Phase I Trial of Triapine–Cisplatin–Paclitaxel Chemotherapy for Advanced Stage or Metastatic Solid Tumor Cancers

Charles A. Kunos, Edward Chu, Della Makower, Andreas Kaubisch, Mario Sznol, Susan Percy Ivy

Ribonucleotide reductase (RNR) is an enzyme involved in the de novo synthesis of deoxyribonucleotides, which are critical for DNA replication and DNA repair. Triapine is a small-molecule RNR inhibitor. A phase I trial studied the safety of triapine in combination with cisplatin-paclitaxel in patients with advanced stage or metastatic solid tumor cancers in an effort to capitalize on disrupted DNA damage repair. A total of 13 patients with various previously treated cancers were given a 96-h continuous intravenous (i.v.) infusion of triapine (40-120 mg/m(2)) on day 1, and then 3-h i.v. paclitaxel (80 mg/m(2)) followed by 1-h i.v. cisplatin (50-75 mg/m(2)) on day 3. This combination regimen was repeated every 21 days.
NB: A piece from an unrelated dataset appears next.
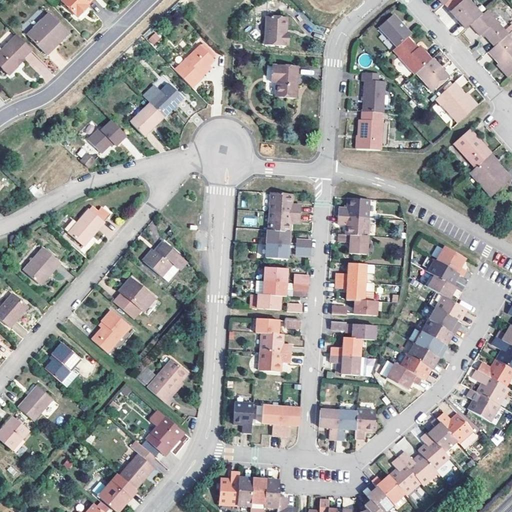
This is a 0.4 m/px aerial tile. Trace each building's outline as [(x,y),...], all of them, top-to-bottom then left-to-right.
[(64,0),(62,2),(78,18),(86,10),(84,8),(92,0),(64,0)] [(471,27),(482,17),(466,0),(450,14),(467,31),(471,27)] [(482,17),(471,27),(481,37),(483,36),(495,49),(508,37),(510,35),(489,11),(482,17)] [(49,15),(27,35),(47,56),(69,35),(49,15)] [(380,30),(397,50),(408,40),(411,38),(403,28),(405,27),(395,16),(380,30)] [(289,19),(268,19),(269,47),(293,47),(293,37),(289,37),(289,19)] [(147,39),(153,46),(161,38),(155,31),(147,39)] [(21,60),(30,51),(15,35),(0,50),(0,66),(7,74),(15,65),(18,68),(24,62),(21,60)] [(511,76),(511,41),(508,37),(495,49),(490,53),(511,76)] [(417,50),(408,40),(397,50),(394,52),(416,77),(417,75),(432,62),(419,48),(417,50)] [(202,46),(215,60),(218,58),(205,43),(202,46)] [(176,70),(192,88),(203,77),(201,74),(216,61),(215,60),(202,46),(176,70)] [(447,78),(433,61),(432,62),(417,75),(431,92),(447,78)] [(279,78),(278,84),(299,86),(300,67),(274,66),(273,77),(279,78)] [(379,73),(363,73),(362,82),(365,82),(364,112),(386,112),(386,82),(380,82),(379,73)] [(461,87),(467,83),(463,76),(456,80),(461,87)] [(299,86),(278,84),(277,97),(299,98),(299,86)] [(442,105),(459,124),(476,109),(454,84),(442,95),(447,101),(442,105)] [(150,103),(163,117),(183,99),(169,85),(161,93),(154,86),(144,96),(150,103)] [(163,117),(150,103),(130,121),(143,135),(163,117)] [(380,150),(383,150),(385,121),(383,121),(384,114),(364,112),(364,120),(361,121),(361,136),(363,136),(362,149),(380,150)] [(117,145),(127,136),(112,121),(102,130),(101,128),(89,140),(102,154),(114,143),(117,145)] [(471,131),(455,146),(476,170),(491,157),(492,155),(471,131)] [(82,162),(88,168),(95,160),(88,154),(82,162)] [(476,170),(471,174),(493,198),(511,180),(511,179),(491,157),(476,170)] [(289,205),(290,194),(269,193),(268,211),(299,213),(299,206),(289,205)] [(339,207),(338,214),(367,216),(368,199),(348,198),(347,208),(339,207)] [(94,206),(91,210),(106,224),(112,217),(103,208),(100,211),(94,206)] [(106,224),(91,210),(70,235),(85,247),(106,224)] [(298,223),(298,215),(268,213),(267,225),(288,226),(289,223),(298,223)] [(347,228),(367,230),(367,218),(338,217),(338,223),(347,224),(347,228)] [(347,228),(346,238),(366,239),(367,230),(347,228)] [(267,229),(266,238),(288,239),(288,230),(267,229)] [(311,240),(296,239),(296,246),(295,247),(311,248),(311,240)] [(152,250),(142,262),(167,284),(185,262),(164,242),(155,253),(152,250)] [(349,247),(348,258),(366,259),(367,244),(338,242),(338,246),(349,247)] [(265,253),(287,254),(287,245),(266,244),(265,253)] [(45,247),(25,271),(40,283),(50,272),(52,273),(62,262),(45,247)] [(310,255),(311,248),(295,247),(295,254),(310,255)] [(438,262),(458,273),(465,278),(468,271),(461,268),(466,258),(447,247),(438,262)] [(433,275),(454,288),(457,281),(454,279),(458,273),(438,262),(437,261),(430,273),(433,275)] [(337,274),(336,282),(365,283),(365,274),(375,275),(376,267),(366,266),(348,265),(348,275),(337,274)] [(285,284),(285,271),(264,270),(264,283),(285,284)] [(426,287),(444,297),(451,302),(455,296),(453,295),(457,289),(454,288),(433,275),(426,287)] [(113,302),(131,318),(144,305),(146,307),(154,298),(131,279),(126,285),(128,286),(113,302)] [(264,283),(256,283),(255,296),(258,296),(263,296),(279,297),(285,298),(285,290),(285,284),(264,283)] [(293,291),(303,291),(303,284),(294,283),(294,285),(285,284),(285,290),(293,291)] [(373,284),(365,283),(364,286),(364,294),(373,295),(373,284)] [(364,294),(364,286),(336,285),(336,290),(347,290),(346,301),(354,302),(363,303),(372,303),(373,295),(364,294)] [(12,295),(0,308),(0,318),(10,328),(27,308),(12,295)] [(437,310),(458,322),(466,310),(456,304),(451,302),(444,297),(437,310)] [(257,309),(279,310),(279,303),(258,302),(257,309)] [(354,302),(353,312),(376,314),(376,303),(372,303),(363,303),(354,302)] [(287,312),(302,313),(302,305),(288,304),(288,310),(287,312)] [(429,320),(430,321),(453,334),(457,337),(460,331),(455,328),(458,322),(437,310),(436,309),(429,320)] [(93,340),(107,352),(130,328),(111,311),(102,323),(105,325),(93,340)] [(257,320),(256,329),(277,330),(278,321),(257,320)] [(423,333),(446,347),(453,334),(430,321),(423,333)] [(455,328),(460,331),(461,332),(464,326),(458,322),(455,328)] [(362,338),(374,339),(375,327),(353,326),(352,333),(352,337),(362,338)] [(501,333),(498,339),(511,346),(511,327),(507,336),(501,333)] [(260,345),(282,346),(283,335),(277,335),(260,333),(260,345)] [(449,348),(446,347),(423,333),(422,333),(415,344),(416,344),(436,356),(437,357),(441,350),(446,353),(449,348)] [(511,346),(498,339),(493,347),(502,352),(496,362),(511,370),(511,346)] [(332,352),(361,354),(362,341),(344,340),(344,348),(332,348),(332,352)] [(78,376),(72,370),(80,360),(62,344),(52,355),(55,358),(46,369),(67,388),(78,376)] [(409,356),(429,368),(436,356),(416,344),(409,356)] [(260,345),(259,352),(291,354),(292,346),(282,346),(260,345)] [(446,354),(446,353),(441,350),(437,357),(443,360),(446,354)] [(259,360),(281,361),(291,362),(291,354),(259,352),(259,360)] [(360,376),(361,358),(331,356),(331,363),(343,364),(342,375),(360,376)] [(401,367),(422,379),(424,375),(426,376),(431,369),(429,368),(409,356),(408,356),(401,367)] [(417,387),(422,379),(401,367),(395,364),(388,359),(379,373),(407,390),(411,383),(417,387)] [(149,389),(167,405),(173,398),(171,396),(190,374),(173,360),(149,389)] [(281,361),(259,360),(258,372),(281,373),(281,361)] [(483,365),(479,372),(506,388),(511,377),(511,370),(496,362),(492,369),(483,365)] [(156,374),(146,365),(143,369),(152,378),(156,374)] [(152,378),(143,369),(139,374),(148,382),(152,378)] [(506,388),(479,372),(474,380),(482,386),(477,394),(499,406),(508,389),(506,388)] [(148,382),(139,374),(136,377),(145,385),(148,382)] [(17,409),(32,422),(52,400),(36,387),(17,409)] [(490,423),(499,406),(477,394),(471,390),(466,398),(472,402),(468,410),(490,423)] [(232,425),(242,425),(243,406),(234,405),(232,425)] [(253,406),(243,406),(242,425),(241,435),(251,436),(253,406)] [(262,425),(269,425),(270,407),(262,406),(262,425)] [(279,437),(280,407),(270,407),(269,425),(272,426),(272,437),(279,437)] [(288,426),(295,426),(296,408),(284,408),(282,437),(287,438),(288,426)] [(329,439),(333,440),(335,411),(321,410),(320,428),(329,428),(329,439)] [(362,410),(360,441),(363,441),(364,431),(373,432),(375,411),(362,410)] [(348,411),(339,411),(337,440),(344,441),(345,429),(347,430),(348,411)] [(348,411),(347,430),(356,430),(357,412),(348,411)] [(445,414),(438,420),(457,442),(458,443),(473,431),(460,416),(452,423),(445,414)] [(28,433),(13,418),(0,432),(0,442),(10,452),(28,433)] [(183,435),(166,420),(157,429),(159,431),(154,437),(152,435),(146,442),(163,458),(183,435)] [(444,453),(457,442),(438,420),(432,425),(436,430),(429,436),(444,453)] [(449,458),(444,453),(429,436),(427,434),(420,440),(425,446),(418,451),(419,453),(435,471),(449,458)] [(144,449),(120,478),(135,491),(152,471),(147,467),(155,458),(144,449)] [(405,453),(398,458),(420,483),(422,485),(437,473),(435,471),(419,453),(411,460),(405,453)] [(420,483),(398,458),(392,464),(397,470),(390,477),(405,494),(406,495),(420,483)] [(219,506),(237,507),(237,506),(238,482),(238,473),(230,473),(229,481),(220,481),(219,506)] [(378,489),(392,505),(405,494),(390,477),(389,476),(382,482),(377,477),(371,482),(373,483),(378,489)] [(113,511),(118,511),(136,492),(135,491),(120,478),(119,477),(100,500),(113,511)] [(253,480),(253,483),(251,504),(264,505),(266,482),(259,481),(259,480),(253,480)] [(266,482),(264,505),(264,508),(277,509),(278,499),(278,495),(279,485),(274,485),(274,480),(266,480),(266,482)] [(238,482),(237,506),(251,506),(251,504),(253,483),(238,482)] [(92,489),(96,494),(105,488),(101,483),(92,489)] [(408,495),(413,502),(425,493),(419,486),(408,495)] [(371,502),(379,511),(387,511),(393,507),(392,505),(378,489),(372,494),(371,493),(366,497),(371,502)] [(277,509),(276,511),(295,511),(296,511),(286,510),(286,499),(278,499),(277,509)] [(319,511),(328,511),(329,503),(320,502),(319,511)] [(379,511),(371,502),(364,508),(367,511),(379,511)]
The maximum tolerated dose (MTD) for each agent was identified to be triapine (80 mg/m(2)), cisplatin (50 mg/m(2)), and paclitaxel (80 mg/m(2)). Common grade 3 or 4 toxicities included reversible anemia, leukopenia, thrombocytopenia, or electrolyte abnormalities. The combination regimen of triapine-cisplatin-paclitaxel resulted in no objective responses; however, five (83%) of six patients treated at the MTD had stable disease between 1 and 8 months duration. This phase I study showed that the combination regimen of triapine-cisplatin-paclitaxel was safe and provides a rational basis for a follow-up phase II trial to evaluate efficacy and progression-free survival in women with metastatic or recurrent uterine cervix cancer.